War ensemble
Star-studded cast keeps things real under director Paul Haggis
In the Valley of Elah comes on as a downbeat sort of detective story, with an undercurrent of aching urgency to it. That urgency emerges from the story’s concern with casualties of the war in Iraq, and the dour, sidelong approach reflects the gravity of those concerns while also permitting a mixture of suspense and smoldering moral complexity.
But the real center of things in this case is Hank Deerfield (Tommie Lee Jones), a Vietnam vet who launches his own unofficial investigation when his son Mike mysteriously disappears just after returning from duty in Iraq. That seat-of-the-pants investigation zig-zags through the military bureaucracy and various police jurisdictions, including that of a beleaguered homicide detective (Charlize Theron) whom he both badgers and assists.
Digital photos and some erratic video images from a recovered cell phone bring glimpses of the son’s Iraq experiences into view along the way, and the missing-person case morphs into a murder mystery and the exposure of assorted cover-ups. The gradually emerging plot twists make for a mixture of crime story and social commentary, but Valley is at its best when it’s primarily an acerbic character study, with the topical issues embedded in the details of people’s individual lives. And the fierce calm and eerie dignity of Jones’ performance make it one of the high points of the movie year.

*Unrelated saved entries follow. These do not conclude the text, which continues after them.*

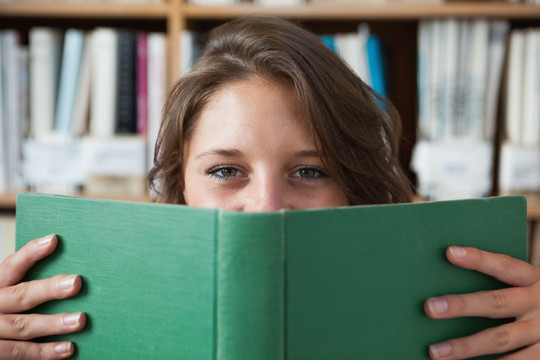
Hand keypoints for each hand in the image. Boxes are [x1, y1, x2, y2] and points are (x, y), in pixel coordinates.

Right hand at [0, 235, 85, 358]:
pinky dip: (43, 352)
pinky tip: (68, 349)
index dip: (30, 253)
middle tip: (76, 283)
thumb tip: (60, 255)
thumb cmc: (0, 310)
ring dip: (53, 324)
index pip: (11, 266)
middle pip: (20, 296)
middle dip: (49, 289)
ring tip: (80, 320)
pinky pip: (18, 353)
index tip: (53, 240)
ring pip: (22, 326)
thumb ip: (24, 283)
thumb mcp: (4, 291)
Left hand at [425, 246, 539, 358]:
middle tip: (429, 308)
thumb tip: (452, 268)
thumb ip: (505, 284)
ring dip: (466, 347)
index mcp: (535, 280)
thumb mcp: (533, 285)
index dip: (479, 259)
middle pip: (496, 303)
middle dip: (461, 306)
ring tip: (435, 351)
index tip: (450, 252)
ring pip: (501, 340)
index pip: (504, 266)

Screenwriter/director Paul Haggis (Million Dollar Baby, Crash) pretty plainly conceives of Deerfield as an old-school warrior type whose search for his soldier son leads into the tragically fragmented realities of soldiering in the 21st century. As played by Jones (with, presumably, Haggis’ directorial aid), Deerfield is a man already burdened with tragic knowledge, and so his terse, stoical way of defending traditional warrior virtues is fraught with silences and tacit foreboding—thereby bespeaking a deeply haunted awareness of the ways in which soldierly ideals are undercut by human frailty and the terrible potentials of war.
Haggis occasionally lapses into preachy symbolism, but the bulk of his screenplay is distinguished by a willingness to present Deerfield’s story as an opportunity to discover, and reflect upon, the characters’ strengths and weaknesses (in Crash, by contrast, there was a tendency toward emotional bludgeoning on such matters). And the deflection of movie-star personae—Jones and Theron in particular, but with a solid supporting cast (Susan Sarandon, Jason Patric, etc.) as well—consistently enhances the film’s no-nonsense realism.
Sarandon, who plays Deerfield’s wife and the grieving mother of two soldier sons, gets somewhat marginalized here, but that’s part of a socio-cultural theme that also gets reflected in different ways through the Theron character. And Deerfield’s grimly deadpan encounters with a topless-bar waitress (the sardonically perky Frances Fisher) further complicate that pattern.
Wes Chatham, Josh Brolin and Victor Wolf make variously provocative impressions in key secondary roles. The title refers to the story of David and Goliath, a parable and tale that Deerfield recounts and that comes back to haunt him and, therefore, the movie as a whole.